I don’t often write a Daily Post anymore, but every now and again I go look at the topic and decide if I feeling like writing one, today I obviously did.
I rarely get solitude these days, I have been a wife and mother for 25 years, and peace and quiet and solitude is a rare and priceless commodity, as I am sure any Mother will tell you. At work I am often surrounded by people, at home there is always somebody around, even in my 15-20 minutes Zen time with a coffee after work on the back deck in the late afternoon sun, I am frequently not alone. My Dogs (and often the cats) follow me everywhere I go, even when I am in the studio creating I often have someone with me; cat, dog, daughter, friend.
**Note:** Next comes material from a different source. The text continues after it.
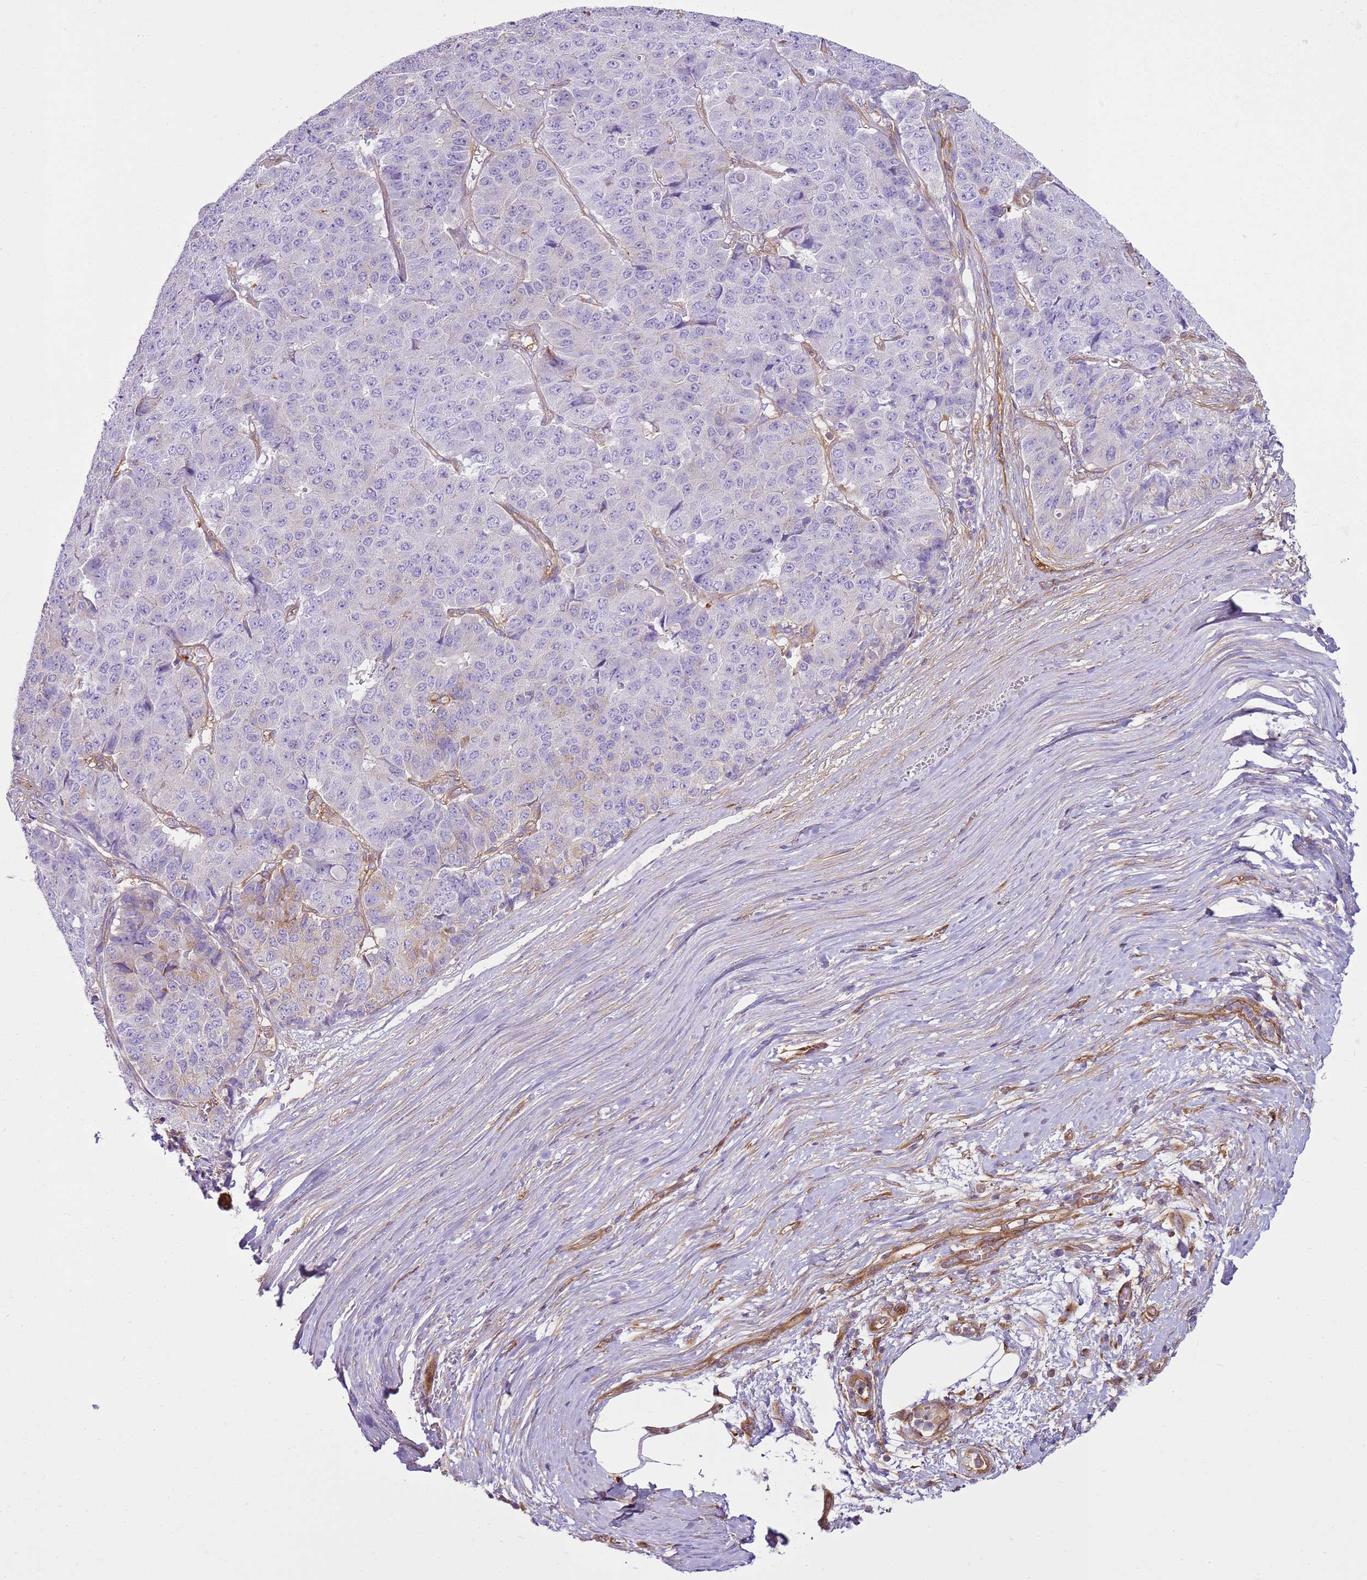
{"staining": {"intensity": "negative", "quantity": "none", "location": "none"}, "tissue": "pancreatic cancer", "cell_type": "Tumor cells", "image_type": "cancer", "snomed": [{"axis": "morphology", "description": "Adenocarcinoma, NOS"}, {"axis": "topography", "description": "Pancreas"}], "caption": "IHC image of neoplastic tissue: pancreatic cancer stained with DAB (3,3'-diaminobenzidine) demonstrates no significant protein staining in tumor cells.", "gene": "SNX21", "patient": {"sex": "male", "age": 50}}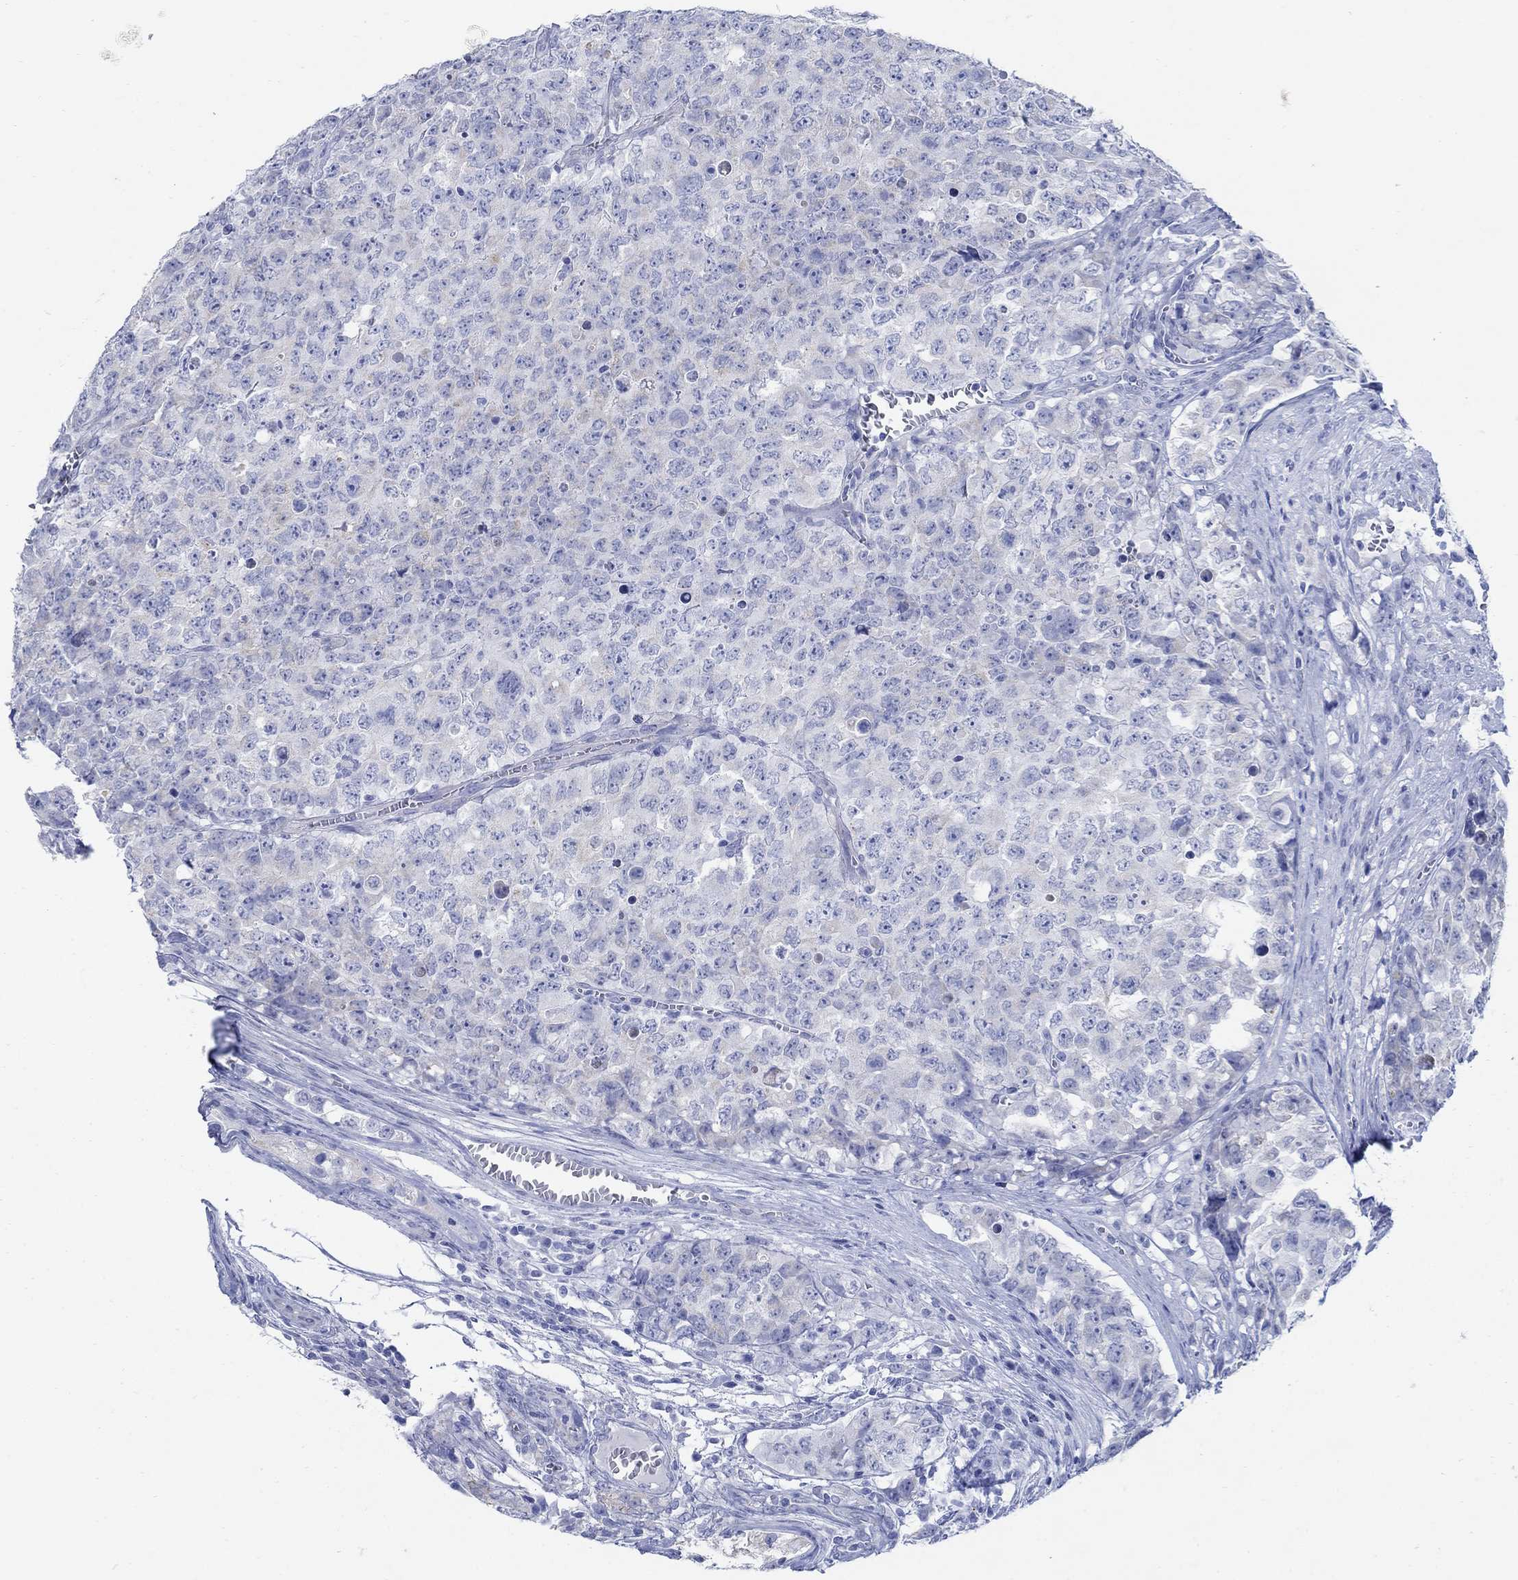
{"staining": {"intensity": "negative", "quantity": "none", "location": "none"}, "tissue": "testis cancer", "cell_type": "Tumor cells", "image_type": "cancer", "snomed": [{"axis": "morphology", "description": "Carcinoma, Embryonal, NOS"}, {"axis": "topography", "description": "Testis"}], "caption": "Immunohistochemistry (IHC) micrograph of neoplastic tissue: embryonal carcinoma (testis) stained with DAB demonstrates no significant protein expression in tumor cells. (DAB IHC with hematoxylin counter stain).", "gene": "ZDHHC14", "patient": {"sex": "male", "age": 23}}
I recently spent a night on top of a mountain, it truly is an experience, you should try it. I watched the sunrise on that mountain and in that cold frigid air I saw glimpses of true beauty, the solitude, the wilderness; I felt at peace. I was not alone on that mountain, but I found myself in my own bubble of solitude in the quiet, I guess everyone else felt the same, few spoke and when they did it was in quiet hushed tones; or maybe I just didn’t notice them. Once over, everyone reverted to the noisy humdrum of a groups of friends. I still stood there admiring the view, it was amazing, wanting that feeling of inner peace to last just a bit longer. These moments feed my soul and make me feel alive.
I remember in my late teens or early adulthood, I hated being alone, now I cherish the few rare times when I am truly alone. Sometimes I sit on my PC with my headphones on, working and listening to music………that is as close as I can usually manage towards solitude. My art, allows me to completely absorb myself and feel a sense of that calm and inner peace.